Your objective
Convert the records below into a Markdown table with the columns Row and Line. Begin at the line that contains "pose: elev=300.3 azim=197.2", stop after the line that contains "Dot at: occluded", skip blank lines, and leave the pictures out.

(Records from a data collection)

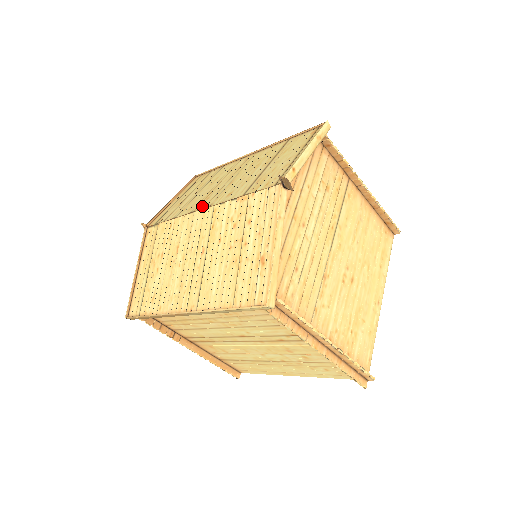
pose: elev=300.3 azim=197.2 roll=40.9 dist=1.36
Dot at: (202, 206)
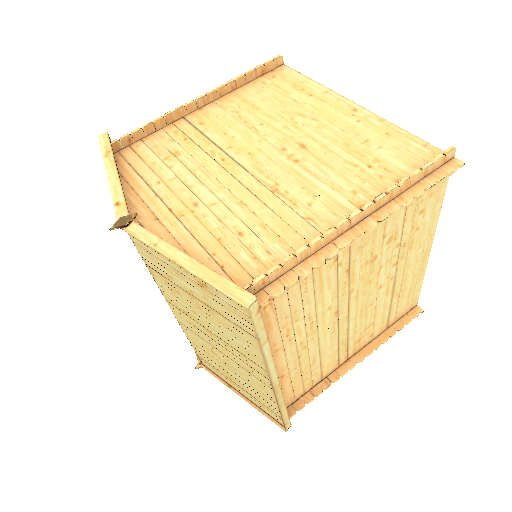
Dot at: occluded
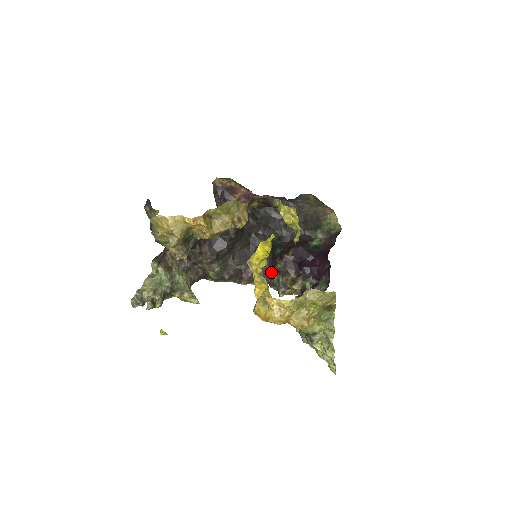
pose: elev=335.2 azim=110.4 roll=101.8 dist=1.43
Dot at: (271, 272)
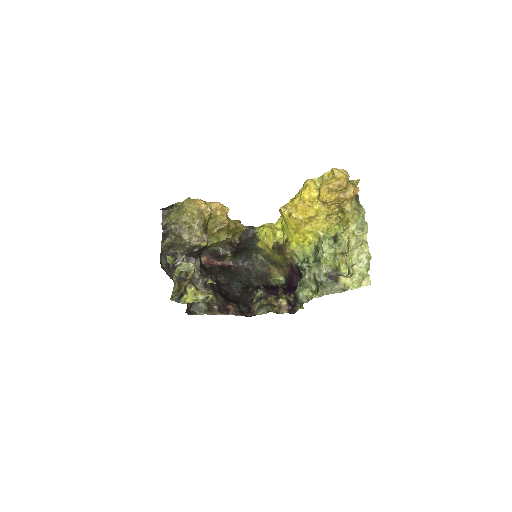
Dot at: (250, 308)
==
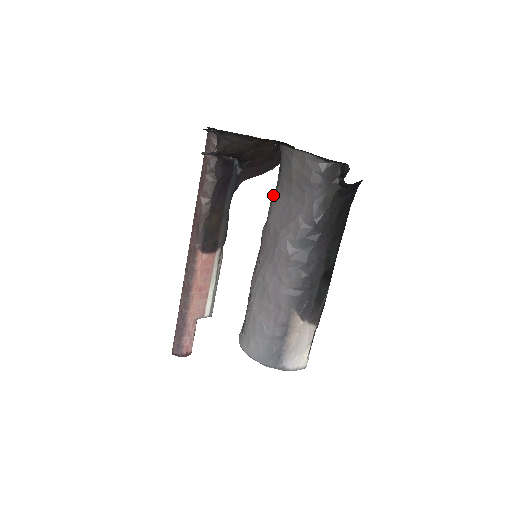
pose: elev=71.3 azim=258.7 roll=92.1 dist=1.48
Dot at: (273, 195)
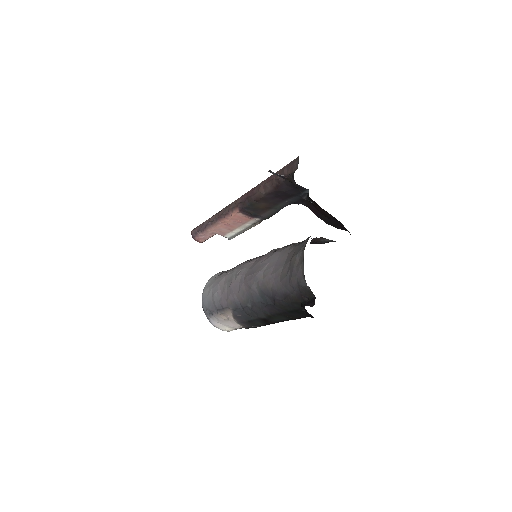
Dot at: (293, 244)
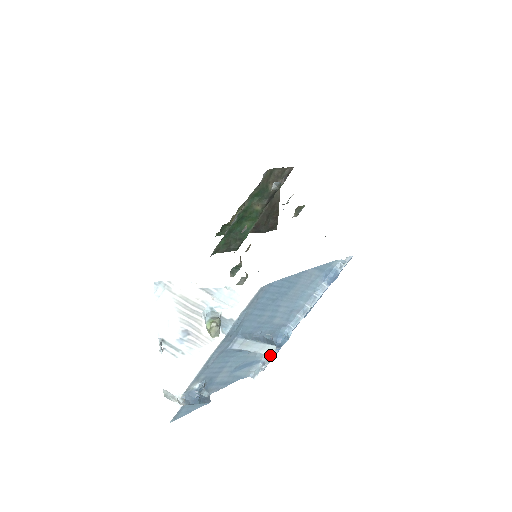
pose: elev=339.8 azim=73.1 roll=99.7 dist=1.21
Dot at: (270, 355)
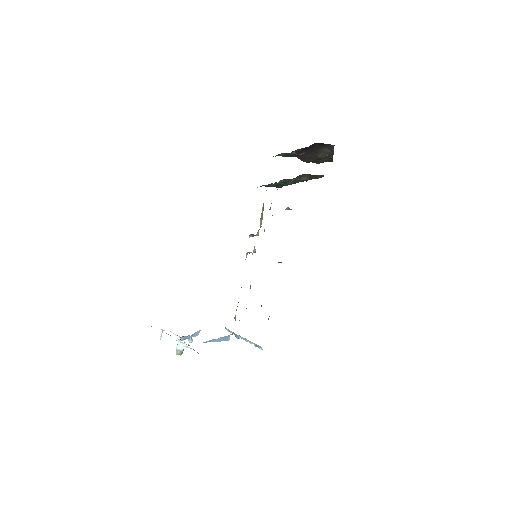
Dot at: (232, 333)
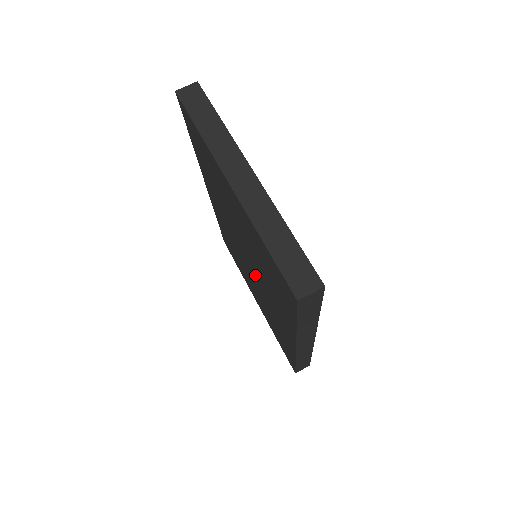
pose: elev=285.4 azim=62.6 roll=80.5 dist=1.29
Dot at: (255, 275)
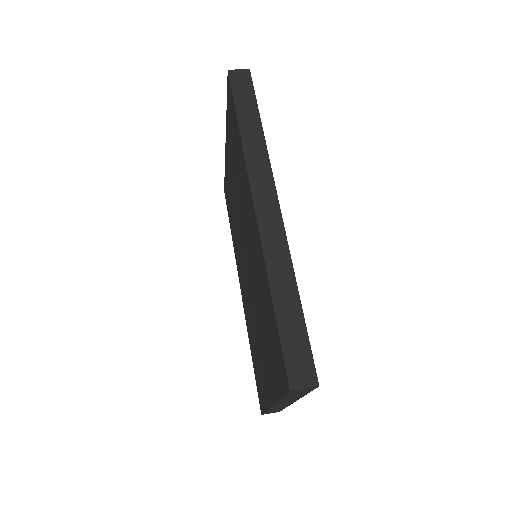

Exercise answer
| Row | Line |
|---|---|
| 1 | pose: elev=300.3 azim=197.2 roll=40.9 dist=1.36 |
| 2 | Dot at: (202, 206) |
| 3 | Dot at: occluded |